Brief 1 →
Set down the stretch of the write-up on Chris Graham's show from "Stories figure prominently" through "and exemplified here.", keeping every word and mark unchanged.
Brief 2 →
Supply the next part of the write-up on Chris Graham's show, starting after its final sentence.
*** Supplied text Section Begins ***
Presented by TellPeople
“Mom was sick for two years.”
As an upfront encapsulation, Chris Graham gives us these six words. The simplicity of this phrase and the easy delivery in his calm, persuasive voice, foster a sense of tangibility and acceptance. This comfort is real, but deceptive; it is only A Small Part of the Whole Story.
Stories figure prominently here—the craft, experience and purpose of them. Specifically, Graham shares with us his mother’s illness, her death and his grief. And yet it’s all rather funny, even while it’s sad. His show is an invitation and guide to unpacking that charged duality.
Graham also touches on human cognition and memory. As he draws us in emotionally, allowing both his parents to be fully alive in our imaginations, he also encourages us to investigate how our brains work as they negotiate our fraught lives.
Graham is a TEDx coach and founder of TellPeople, a communications firm that enables professionals to utilize storytelling techniques to enrich their work and life. How do you capture someone’s attention? You tell the best story. That core philosophy is both stated and exemplified here.
*** Supplied text Section Ends ***
*** Records supplied Section Begins ***
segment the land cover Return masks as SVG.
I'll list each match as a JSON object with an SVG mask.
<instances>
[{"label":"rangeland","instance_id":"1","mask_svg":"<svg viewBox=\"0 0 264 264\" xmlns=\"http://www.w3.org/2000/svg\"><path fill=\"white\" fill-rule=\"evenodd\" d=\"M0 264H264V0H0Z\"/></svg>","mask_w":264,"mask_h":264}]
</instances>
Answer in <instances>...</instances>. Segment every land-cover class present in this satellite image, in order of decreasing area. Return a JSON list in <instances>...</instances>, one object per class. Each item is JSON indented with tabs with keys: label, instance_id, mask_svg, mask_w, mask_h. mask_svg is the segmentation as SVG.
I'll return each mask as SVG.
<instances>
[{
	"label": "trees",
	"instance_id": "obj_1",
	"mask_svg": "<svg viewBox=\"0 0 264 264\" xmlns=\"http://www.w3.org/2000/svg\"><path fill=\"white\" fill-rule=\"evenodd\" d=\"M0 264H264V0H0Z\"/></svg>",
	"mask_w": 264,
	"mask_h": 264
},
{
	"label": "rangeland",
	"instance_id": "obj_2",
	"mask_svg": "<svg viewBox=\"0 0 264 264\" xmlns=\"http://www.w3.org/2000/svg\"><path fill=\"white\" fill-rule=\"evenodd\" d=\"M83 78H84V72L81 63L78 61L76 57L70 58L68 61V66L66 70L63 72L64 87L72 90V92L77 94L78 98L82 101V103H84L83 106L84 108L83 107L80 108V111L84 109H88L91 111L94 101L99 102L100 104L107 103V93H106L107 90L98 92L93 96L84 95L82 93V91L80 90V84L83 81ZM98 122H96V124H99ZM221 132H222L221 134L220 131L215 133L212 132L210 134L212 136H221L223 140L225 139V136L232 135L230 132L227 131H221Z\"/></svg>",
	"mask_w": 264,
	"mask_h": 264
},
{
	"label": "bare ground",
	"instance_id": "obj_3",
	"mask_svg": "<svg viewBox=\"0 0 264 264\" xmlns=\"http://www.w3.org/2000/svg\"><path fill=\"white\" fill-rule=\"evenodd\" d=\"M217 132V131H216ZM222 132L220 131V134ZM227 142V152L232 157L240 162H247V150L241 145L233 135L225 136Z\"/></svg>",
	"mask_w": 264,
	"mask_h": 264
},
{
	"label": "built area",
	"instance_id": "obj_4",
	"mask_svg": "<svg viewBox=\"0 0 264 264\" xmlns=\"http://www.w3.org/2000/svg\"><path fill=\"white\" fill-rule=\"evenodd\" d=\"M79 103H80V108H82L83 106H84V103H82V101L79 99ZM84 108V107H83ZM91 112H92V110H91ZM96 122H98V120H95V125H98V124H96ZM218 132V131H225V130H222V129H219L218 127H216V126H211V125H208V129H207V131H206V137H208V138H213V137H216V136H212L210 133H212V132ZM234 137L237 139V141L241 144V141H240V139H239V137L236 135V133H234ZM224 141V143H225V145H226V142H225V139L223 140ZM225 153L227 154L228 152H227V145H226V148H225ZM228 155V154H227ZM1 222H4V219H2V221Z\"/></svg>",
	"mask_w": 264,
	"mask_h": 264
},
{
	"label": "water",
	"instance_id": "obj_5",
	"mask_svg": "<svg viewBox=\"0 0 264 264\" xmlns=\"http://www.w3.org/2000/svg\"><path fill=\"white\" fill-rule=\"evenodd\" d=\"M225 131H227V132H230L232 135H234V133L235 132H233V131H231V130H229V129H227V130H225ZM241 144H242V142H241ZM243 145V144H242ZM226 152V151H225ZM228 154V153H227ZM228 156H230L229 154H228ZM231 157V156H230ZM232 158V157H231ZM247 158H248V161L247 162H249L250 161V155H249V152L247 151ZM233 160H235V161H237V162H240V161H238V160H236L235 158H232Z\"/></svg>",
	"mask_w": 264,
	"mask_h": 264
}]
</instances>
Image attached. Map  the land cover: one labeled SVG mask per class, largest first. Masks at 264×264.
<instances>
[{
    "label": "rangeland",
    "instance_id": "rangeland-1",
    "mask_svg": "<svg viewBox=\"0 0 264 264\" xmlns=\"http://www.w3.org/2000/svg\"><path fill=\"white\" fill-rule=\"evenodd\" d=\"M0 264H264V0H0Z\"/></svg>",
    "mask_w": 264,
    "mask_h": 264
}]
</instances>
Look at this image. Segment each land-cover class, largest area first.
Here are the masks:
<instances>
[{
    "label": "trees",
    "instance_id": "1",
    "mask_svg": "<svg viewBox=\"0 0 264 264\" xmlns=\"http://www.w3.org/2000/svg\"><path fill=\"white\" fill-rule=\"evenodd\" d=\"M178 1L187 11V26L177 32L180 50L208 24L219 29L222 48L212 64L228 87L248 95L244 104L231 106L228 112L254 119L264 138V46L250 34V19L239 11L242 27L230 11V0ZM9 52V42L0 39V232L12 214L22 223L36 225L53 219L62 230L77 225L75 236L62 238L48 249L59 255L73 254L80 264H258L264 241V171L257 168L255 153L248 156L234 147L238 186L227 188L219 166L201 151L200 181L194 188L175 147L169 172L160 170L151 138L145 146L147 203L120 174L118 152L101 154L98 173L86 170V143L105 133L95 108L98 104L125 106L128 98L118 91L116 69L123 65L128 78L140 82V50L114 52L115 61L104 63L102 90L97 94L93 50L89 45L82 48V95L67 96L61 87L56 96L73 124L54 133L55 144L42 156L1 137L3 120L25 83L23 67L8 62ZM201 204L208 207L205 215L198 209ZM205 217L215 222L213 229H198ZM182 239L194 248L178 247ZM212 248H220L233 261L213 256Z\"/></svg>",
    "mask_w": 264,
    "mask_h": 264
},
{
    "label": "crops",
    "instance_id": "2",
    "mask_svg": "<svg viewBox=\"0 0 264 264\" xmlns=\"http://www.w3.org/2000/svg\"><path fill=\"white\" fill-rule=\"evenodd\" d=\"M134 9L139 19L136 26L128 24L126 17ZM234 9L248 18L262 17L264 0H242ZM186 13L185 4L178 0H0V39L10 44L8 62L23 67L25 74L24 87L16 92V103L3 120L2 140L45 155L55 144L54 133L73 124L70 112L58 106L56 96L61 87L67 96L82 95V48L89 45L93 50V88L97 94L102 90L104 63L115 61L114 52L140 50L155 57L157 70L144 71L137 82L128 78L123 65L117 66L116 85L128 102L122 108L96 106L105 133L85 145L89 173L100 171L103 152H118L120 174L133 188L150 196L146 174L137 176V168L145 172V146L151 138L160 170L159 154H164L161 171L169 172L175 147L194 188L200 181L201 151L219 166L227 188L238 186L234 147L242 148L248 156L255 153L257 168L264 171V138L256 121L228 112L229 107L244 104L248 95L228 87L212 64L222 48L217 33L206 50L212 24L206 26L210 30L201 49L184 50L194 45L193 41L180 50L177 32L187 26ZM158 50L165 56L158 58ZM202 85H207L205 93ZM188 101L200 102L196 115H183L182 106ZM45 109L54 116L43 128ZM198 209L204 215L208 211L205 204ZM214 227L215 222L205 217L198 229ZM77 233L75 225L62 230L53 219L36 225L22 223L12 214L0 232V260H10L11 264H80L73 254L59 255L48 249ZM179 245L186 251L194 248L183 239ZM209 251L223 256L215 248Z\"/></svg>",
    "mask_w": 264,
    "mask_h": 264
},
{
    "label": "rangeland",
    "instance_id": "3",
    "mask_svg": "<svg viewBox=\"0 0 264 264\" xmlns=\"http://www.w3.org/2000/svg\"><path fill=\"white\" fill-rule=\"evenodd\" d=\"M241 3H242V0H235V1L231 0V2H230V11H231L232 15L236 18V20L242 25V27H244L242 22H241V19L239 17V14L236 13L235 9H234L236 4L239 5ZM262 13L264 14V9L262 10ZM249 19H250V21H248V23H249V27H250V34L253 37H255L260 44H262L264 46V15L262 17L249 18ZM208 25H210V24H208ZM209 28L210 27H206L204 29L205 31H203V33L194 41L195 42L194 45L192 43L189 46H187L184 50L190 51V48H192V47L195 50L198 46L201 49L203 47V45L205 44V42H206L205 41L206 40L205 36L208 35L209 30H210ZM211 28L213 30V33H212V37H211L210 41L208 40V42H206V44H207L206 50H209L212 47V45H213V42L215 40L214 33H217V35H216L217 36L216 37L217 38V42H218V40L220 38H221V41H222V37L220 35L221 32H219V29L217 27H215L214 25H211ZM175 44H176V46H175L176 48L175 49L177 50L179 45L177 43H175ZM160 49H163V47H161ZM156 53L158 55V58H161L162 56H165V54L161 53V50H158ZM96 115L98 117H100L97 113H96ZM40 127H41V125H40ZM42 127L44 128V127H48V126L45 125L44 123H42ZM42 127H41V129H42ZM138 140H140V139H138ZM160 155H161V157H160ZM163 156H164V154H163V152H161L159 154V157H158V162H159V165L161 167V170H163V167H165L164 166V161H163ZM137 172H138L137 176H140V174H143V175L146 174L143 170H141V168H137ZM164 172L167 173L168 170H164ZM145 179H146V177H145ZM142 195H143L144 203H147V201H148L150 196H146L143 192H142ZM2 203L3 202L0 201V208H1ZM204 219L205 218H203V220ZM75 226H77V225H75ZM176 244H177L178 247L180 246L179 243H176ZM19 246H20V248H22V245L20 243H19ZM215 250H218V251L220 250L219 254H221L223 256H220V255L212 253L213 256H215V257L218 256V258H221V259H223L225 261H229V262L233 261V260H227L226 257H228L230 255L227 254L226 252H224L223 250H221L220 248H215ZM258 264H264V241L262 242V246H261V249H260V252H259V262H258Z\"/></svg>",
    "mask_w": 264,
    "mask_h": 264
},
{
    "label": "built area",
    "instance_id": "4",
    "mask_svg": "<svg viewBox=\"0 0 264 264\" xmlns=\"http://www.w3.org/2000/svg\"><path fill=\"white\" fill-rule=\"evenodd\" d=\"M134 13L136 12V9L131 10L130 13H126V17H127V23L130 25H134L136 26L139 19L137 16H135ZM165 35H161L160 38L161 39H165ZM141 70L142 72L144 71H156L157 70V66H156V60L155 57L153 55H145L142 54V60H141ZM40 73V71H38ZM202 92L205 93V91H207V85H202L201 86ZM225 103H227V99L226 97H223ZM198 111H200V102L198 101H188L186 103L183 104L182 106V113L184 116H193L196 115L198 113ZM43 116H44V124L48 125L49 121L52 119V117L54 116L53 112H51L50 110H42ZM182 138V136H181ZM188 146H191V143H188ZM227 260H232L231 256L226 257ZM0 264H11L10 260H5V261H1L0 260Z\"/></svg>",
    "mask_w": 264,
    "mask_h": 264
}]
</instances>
*** Records supplied Section Ends ***
Reply 1 →
Stories figure prominently here—the craft, experience and purpose of them. Specifically, Graham shares with us his mother’s illness, her death and his grief. And yet it’s all rather funny, even while it’s sad. His show is an invitation and guide to unpacking that charged duality.
Graham also touches on human cognition and memory. As he draws us in emotionally, allowing both his parents to be fully alive in our imaginations, he also encourages us to investigate how our brains work as they negotiate our fraught lives.
Graham is a TEDx coach and founder of TellPeople, a communications firm that enables professionals to utilize storytelling techniques to enrich their work and life. How do you capture someone’s attention? You tell the best story. That core philosophy is both stated and exemplified here.

Reply 2 →
You can see the familiar trappings of a TEDx presentation in the format. Graham has a remote control firmly in hand, ready to pull up images on a small screen off to the side. His use of this is very restrained though, just a handful of photos of himself and his parents, each one carefully chosen and contextualized for maximum impact.
He is accompanied by friend and musician, Sandro Pehar. In addition to furthering the immersion, Perhar’s presence, he confides, helps make the whole experience less “lonely.” I was particularly intrigued by his reference to the dynamic emotional dissonance music can provide that text, alone, cannot.
He talks a lot about the show itself and establishes an intimate, laid back atmosphere. This, too, is deceptive. Maintaining that casual vibe and allowing it to carry complex psychological ideas and emotional weight requires dramatic dexterity. Director and dramaturg Graham Isador has helped shape this solo show into an understated yet finely-wrought and compelling hour of theatre.